La pauvre Angraema vomit tripes et boyaux quand je décrochai derrière le petit croiseur orcanide, passant de 4 à 6G en quelques secondes. Mais comme d'habitude, elle récupéra rapidement. Je survolai le gros porteur en rase-mottes, suffisamment près pour voir les faces sombres et féroces de l'ennemi à travers les minuscules meurtrières percées dans leur coque blindée, le chasseur toujours derrière nous. Ces orcanides ressemblaient à des ældiens, certes… mais en mille fois plus terrifiants.

— C'est le moment de leur balancer quelques charges, dis-je à Angraema en lui indiquant le bouton de commande des charges explosives. Vas-y, fais-le !

Malheureusement, elles explosèrent avant de toucher la coque du vaisseau ennemi. Ils avaient un bouclier. En passant devant leur nez, je les entrevis en train d'exulter, tous crocs dehors, l'un d'eux – le commandant, visiblement – brandissant une ce qui ressemblait à une grosse massue hérissée de clous. C’était avec ça, qu’ils comptaient nous aborder ? En nous apercevant, ils s'excitèrent deux fois plus.

— Ils nous prennent pour du menu fretin, s'énerva Angraema, piquée au vif par leurs provocations. C'est parce qu'on est des femelles !

— Et alors, y en pas chez eux ? demandai-je en cherchant un minois féminin parmi ces faces de cauchemar.

Angraema secoua la tête.

— J’en sais rien… Mais j’ai toujours entendu dire qu’ils cherchaient toujours à enlever des femelles. C’est le but de leurs expéditions : obtenir du prestige et des femelles.

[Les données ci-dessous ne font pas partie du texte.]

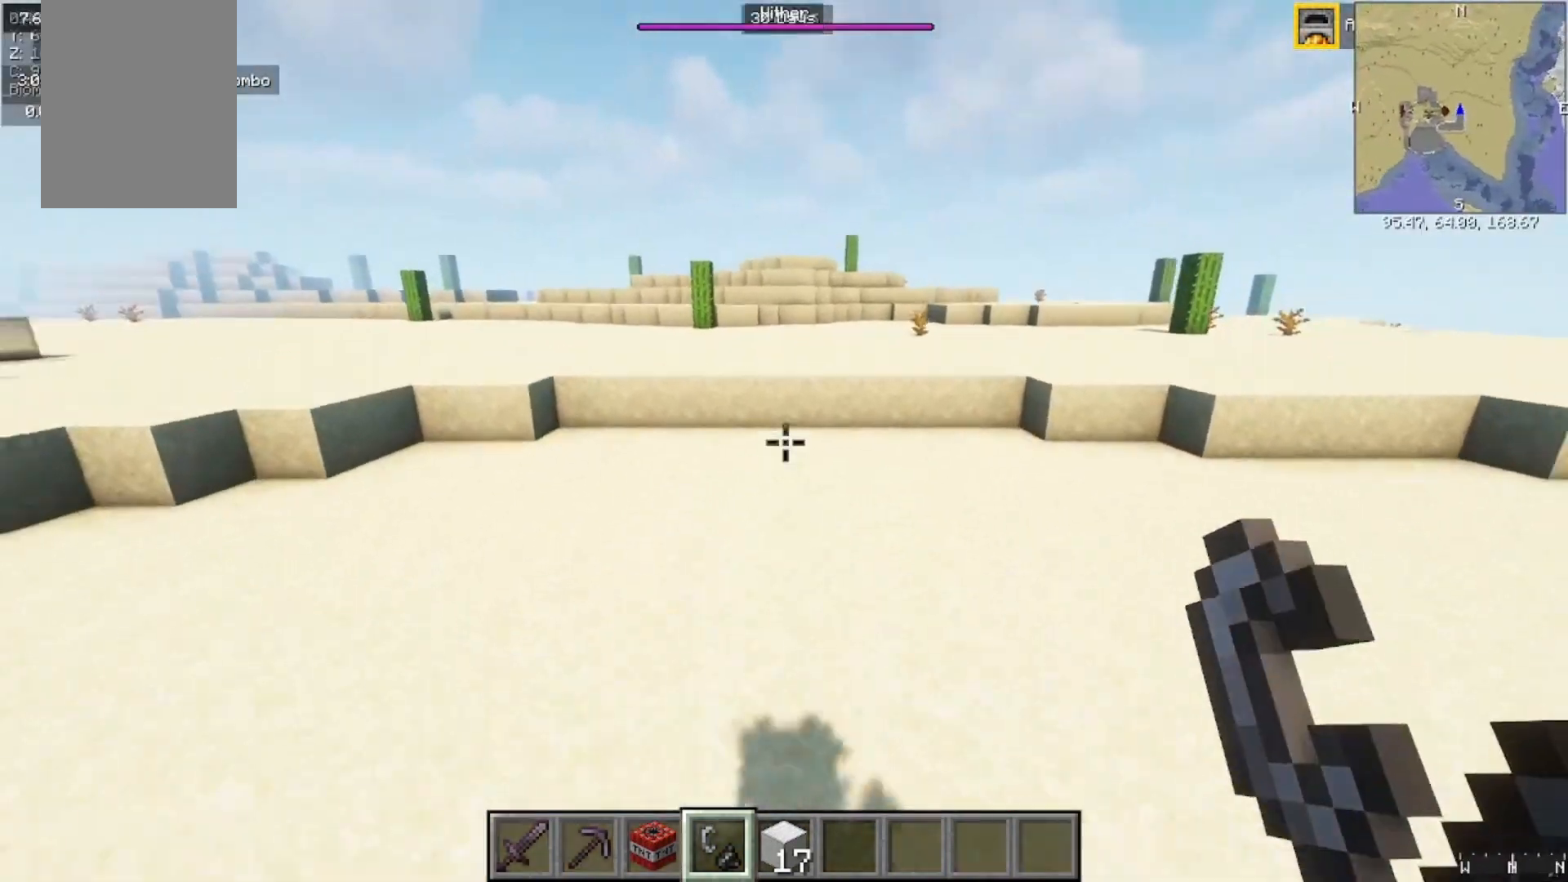
{"keys": ["w"], "mouse": [], "events": []}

— Génial, grognai-je. Des barbares de l’espace.

— S’ils s’imaginent qu'ils vont pouvoir nous vaincre facilement… ils vont être surpris ! rugit la jeune ældienne.

Alors qu'Angraema répondait à leur invectives par forces grimaces et menaces, imitant leurs danses guerrières et exhibition de canines, je décrochai de là et passai derrière le gros-porteur. Le cair de Mana était juste derrière, dans mon champ de vision.

— Le vaisseau de Maman n'est pas un bâtiment de guerre, m'apprit Angraema en revenant s’asseoir sur le siège du co-pilote. Il n'est pas configuré comme tel. Mais elle possède quand même un bouclier. Si on le franchit, on pourra l'aborder facilement !

Mais le chasseur orcanide nous collait toujours au train. Soudain, une explosion nous aveugla : notre poursuivant venait d'être oblitéré par un tir venant de notre dos. C'était l'Elbereth. Ren couvrait nos arrières.

— J'aurais dû embarquer une eyslyn, pestai-je. On aurait pu coordonner nos attaques, comme ça !

— Tu n'avais pas le temps, ni l'aval de papa, me répondit Angraema. C'est déjà extraordinaire d'avoir réussi à monter dans cet astronef sans sa permission !

Extraordinaire, oui... Et probablement suicidaire.